_Problem to work on:_
Repeat everything from the start of the entries down through the line containing "Most Important Job Duties", with both ends included. Leave the pictures out of your answer.

Saved entries
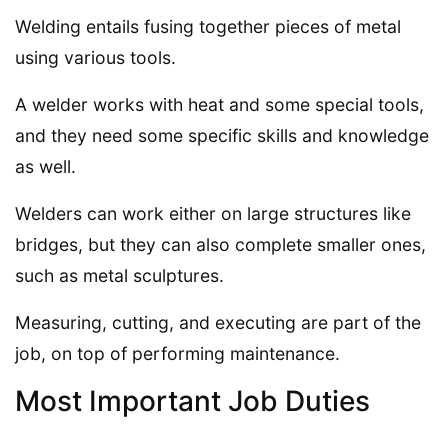
Welding entails fusing together pieces of metal
using various tools.
A welder works with heat and some special tools,
and they need some specific skills and knowledge
as well.
Welders can work either on large structures like
bridges, but they can also complete smaller ones,
such as metal sculptures.
Measuring, cutting, and executing are part of the
job, on top of performing maintenance.
Most Important Job Duties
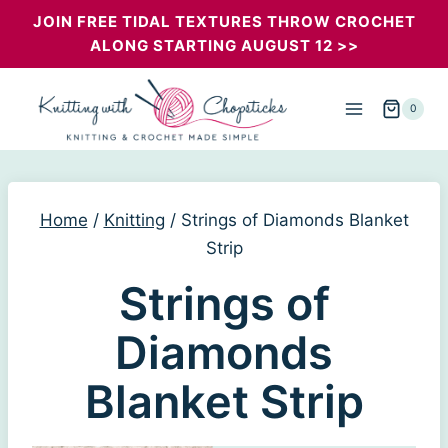
Skip
JOIN FREE TIDAL TEXTURES THROW CROCHET
ALONG STARTING AUGUST 12 >>
to
content
0
Home
/
Knitting
/
Strings of Diamonds Blanket
Strip
Strings of
Diamonds
Blanket Strip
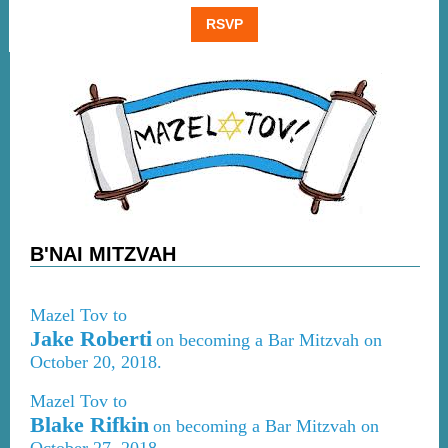
RSVP
B'NAI MITZVAH
Mazel Tov to
Jake Roberti
on becoming a Bar Mitzvah on
October 20, 2018.
Mazel Tov to
Blake Rifkin
on becoming a Bar Mitzvah on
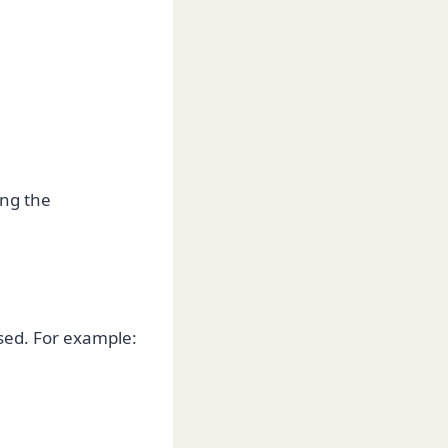
ing the
sed. For example:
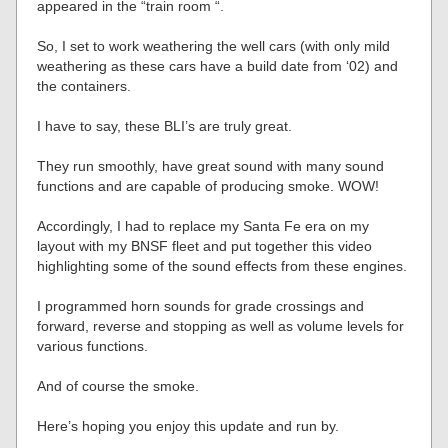
appeared in the “train room “.
So, I set to work weathering the well cars (with only mild
weathering as these cars have a build date from ‘02) and
the containers.
I have to say, these BLI’s are truly great.
They run smoothly, have great sound with many sound
functions and are capable of producing smoke. WOW!
Accordingly, I had to replace my Santa Fe era on my
layout with my BNSF fleet and put together this video
highlighting some of the sound effects from these engines.
I programmed horn sounds for grade crossings and
forward, reverse and stopping as well as volume levels for
various functions.
And of course the smoke.
Here’s hoping you enjoy this update and run by.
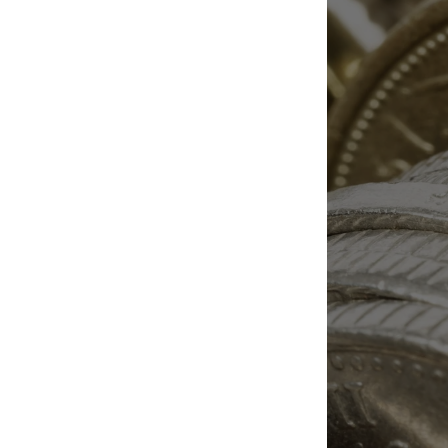
essential. Our blog explores
topics like crypto real estate
escrow, bitcoin escrow
services, stablecoins, crypto
taxation, and secure crypto-
to-USD conversion. Designed
for buyers, sellers, investors,
and financial professionals, this
information hub provides
expert guidance on
compliance, risk reduction,
transaction security, and
escrow services for crypto
transactions. Stay informed on
the evolving world of digital
finance with trusted education
built around safer
cryptocurrency transactions.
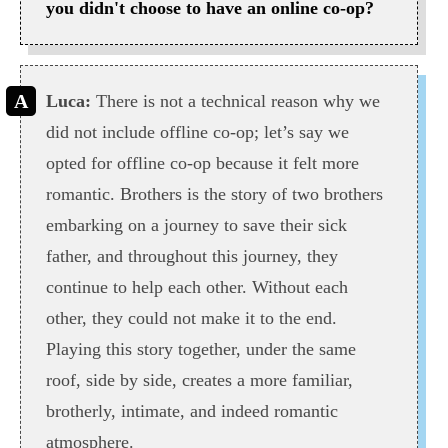
you didn't choose to have an online co-op?
Luca:
There is not a technical reason why we
did not include offline co-op; let’s say we
opted for offline co-op because it felt more
romantic. Brothers is the story of two brothers
embarking on a journey to save their sick
father, and throughout this journey, they
continue to help each other. Without each
other, they could not make it to the end.
Playing this story together, under the same
roof, side by side, creates a more familiar,
brotherly, intimate, and indeed romantic
atmosphere.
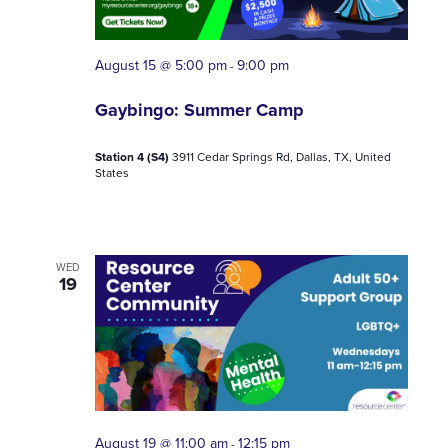
August 15 @ 5:00 pm
9:00 pm
-
Gaybingo: Summer Camp
Station 4 (S4)
3911 Cedar Springs Rd, Dallas, TX, United
States
WED
19
August 19 @ 11:00 am
12:15 pm
-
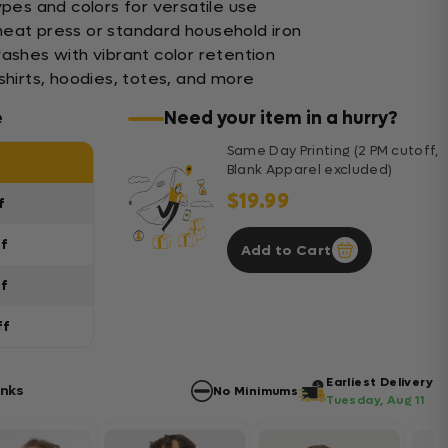
ypes and colors for versatile use
eat press or standard household iron
washes with vibrant color retention
shirts, hoodies, totes, and more
e
Need your item in a hurry?
Same Day Printing (2 PM cutoff,
Blank Apparel excluded)
$19.99
f
ff
Add to Cart
ff
ff
Earliest Delivery
anks
No Minimums
Tuesday, Aug 11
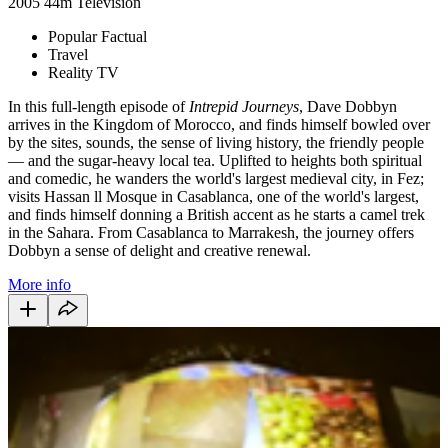
2005
44m
Television
Popular Factual
Travel
Reality TV
In this full-length episode of
Intrepid Journeys
, Dave Dobbyn
arrives in the Kingdom of Morocco, and finds himself bowled over
by the sites, sounds, the sense of living history, the friendly people
— and the sugar-heavy local tea. Uplifted to heights both spiritual
and comedic, he wanders the world's largest medieval city, in Fez;
visits Hassan ll Mosque in Casablanca, one of the world's largest,
and finds himself donning a British accent as he starts a camel trek
in the Sahara. From Casablanca to Marrakesh, the journey offers
Dobbyn a sense of delight and creative renewal.
More info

_Output for this exercise:_
Welding entails fusing together pieces of metal
using various tools.
A welder works with heat and some special tools,
and they need some specific skills and knowledge
as well.
Welders can work either on large structures like
bridges, but they can also complete smaller ones,
such as metal sculptures.
Measuring, cutting, and executing are part of the
job, on top of performing maintenance.
Most Important Job Duties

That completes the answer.